Other scientists agree. Here is an important statement by *Ostrom:
"It is obvious that we must now look for the ancestors of flying birds in a period of time much older than that in which Archaeopteryx lived."—*J. Ostrom, Science News, 112 (1977), p. 198.
"Unfortunately, the greater part of the fundamental types in the animal realm are disconnected [from each other] from a paleontological point of view. In spite of the fact that it is undeniably related to the two classes of reptiles and birds (a relation which the anatomy and physiology of actual living specimens demonstrates), we are not even authorized to consider the exceptional case of the Archaeopteryx as a true link.
"By link, we mean a necessary stage of transition between classes such as reptiles and birds or between smaller groups. An animal displaying characters belonging to two different groups cannot be treated as a true link as long as the intermediate stages have not been found, and as long as the mechanisms of transition remain unknown."—*L. du Nouy, Human Destiny (1947), p. 58.

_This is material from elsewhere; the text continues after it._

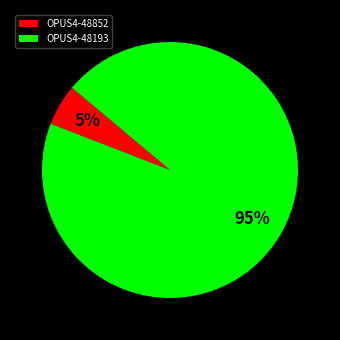

How many slices are in this pie chart?

2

15: Modern birds have been found in the same strata. Bones of modern birds have been found in the same type of rock strata—the Jurassic—in which Archaeopteryx was found. (They have been found in eastern Colorado.) According to evolutionary theory, this cannot be; for millions of years ought to be required for Archaeopteryx to change into a regular bird. If it was alive at the same time as modern birds, how can it be their ancient ancestor? Birds have also been found in the Jurassic limestone beds of Utah.
16: Modern birds have been found below it! Not only do we find modern birds in the same strata with Archaeopteryx,—but we also find them below it!

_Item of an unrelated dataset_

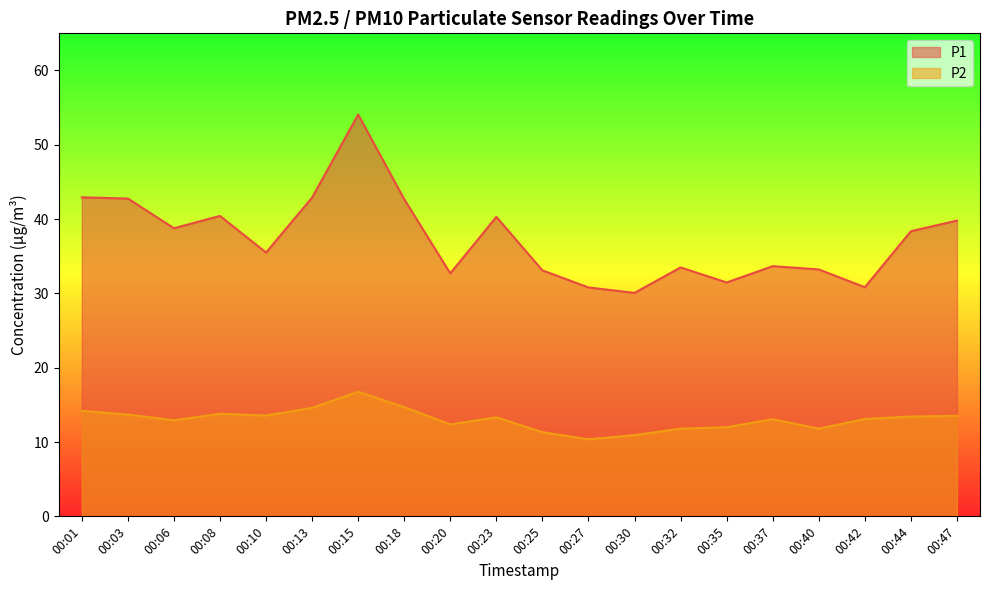

What is the average value of the P2 series?

13.1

"Perhaps the final argument against Archaeopteryx as a transitional form has come from a rock quarry in Texas. Here scientists from Texas Tech University found bird bones encased in rock layers farther down the geological column than Archaeopteryx fossils."—Richard Bliss, Origins: Creation or Evolution (1988), p. 46.
Two crow-sized birds were discovered in the Triassic Dockum Formation in Texas. Because of the strata they were located in, those birds would, according to evolutionary theory, be 75 million years older than Archaeopteryx! More information on this Texas discovery can be found in *Nature, 322 (1986), p. 677.